A nos concitoyens, je dis donc : notre agriculture et ceux qui y travaillent méritent considération et soutien pour les efforts considérables qu'ils ont faits dans le domaine de l'exportation, de la productivité, de la modernisation des exploitations et de la filière agro-alimentaire. Et ce soutien passe par une solidarité mieux reconnue, qu'il s'agisse des revenus ou de la protection sociale puisque les agriculteurs restent aujourd'hui la seule catégorie de français à ne pas bénéficier de la retraite à 60 ans.

Aux agriculteurs, je dirais en revanche : ne cédez pas à la tentation du corporatisme, du repli sur vous-mêmes, de la « spécificité agricole » comme par avant de trop d'inégalités et de trop de particularismes.

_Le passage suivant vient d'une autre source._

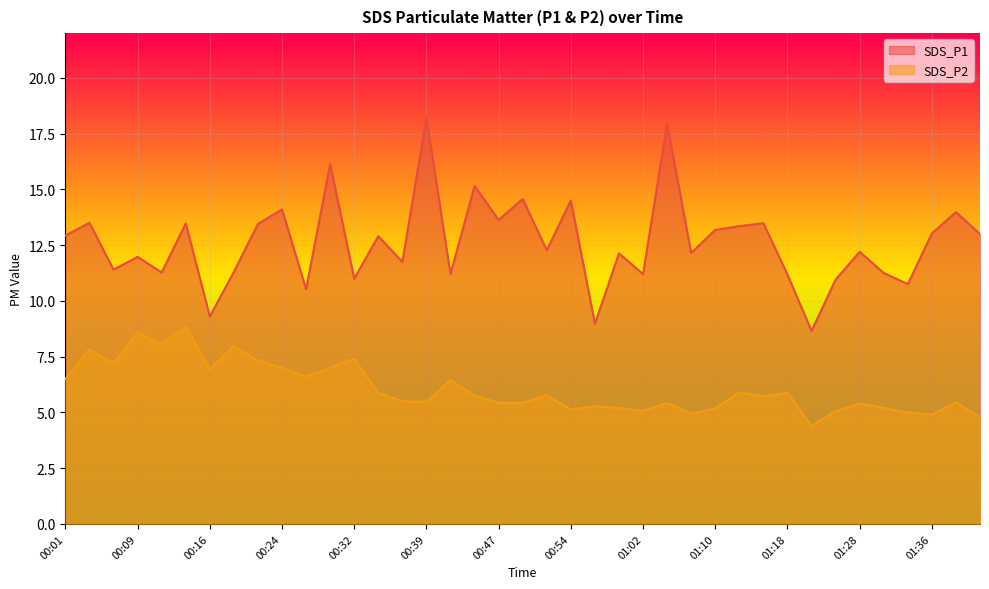

What is the value of the SDS_P2 point at the 11th from the left?

6.6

Vos revendications et vos intérêts sont légitimes dès lors qu'ils rejoignent ceux de la France. Ils cessent de l'être s'ils deviennent ceux d'une partie de la France contre elle-même.

Aux uns et aux autres, l'avocat et l'arbitre sont ici prêts à tenir le même discours : celui de la vérité, de la justice, et de l'effort.

J'aime ce métier, au service d'une population fière et libre, elle-même attachée à son travail et à ses valeurs. La France doit déjà beaucoup à son agriculture. Elle peut en attendre encore davantage demain si elle sait en apprécier les enjeux et prendre les orientations nécessaires pour abolir les fossés du corporatisme et traiter l'agriculture comme le secteur économique de premier rang qu'elle est aujourd'hui.

Je l'ai souvent dit à mes collègues du gouvernement, je le redis aujourd'hui : que l'on ne mette jamais le ministre de l'agriculture – quel qu'il soit - dans le cas d'avoir à expliquer à la profession qu'elle ne bénéficie pas de telle situation ou de tel avantage au motif de je ne sais quel retard hérité du passé…

Faire en sorte que l'agriculture et les agriculteurs soient traités sans ostracisme, comme des français à part entière et non pas comme des français entièrement à part était un des objectifs de ces journées.

Churchill disait des pilotes de la RAF : « Jamais le sort d'autant d'hommes n'aura dépendu de si peu d'individus ». Notre pays a depuis trop longtemps oublié ce que signifiait la dépendance alimentaire pour savoir ce que 80 % des français doivent à 8 % d'agriculteurs.

Mieux le comprendre, mieux nous comprendre : je remercie sincèrement toutes celles et tous ceux d'entre vous qui nous ont aidés à atteindre cet objectif et c'est sous ces auspices que je souhaite une bonne année à l'agriculture française.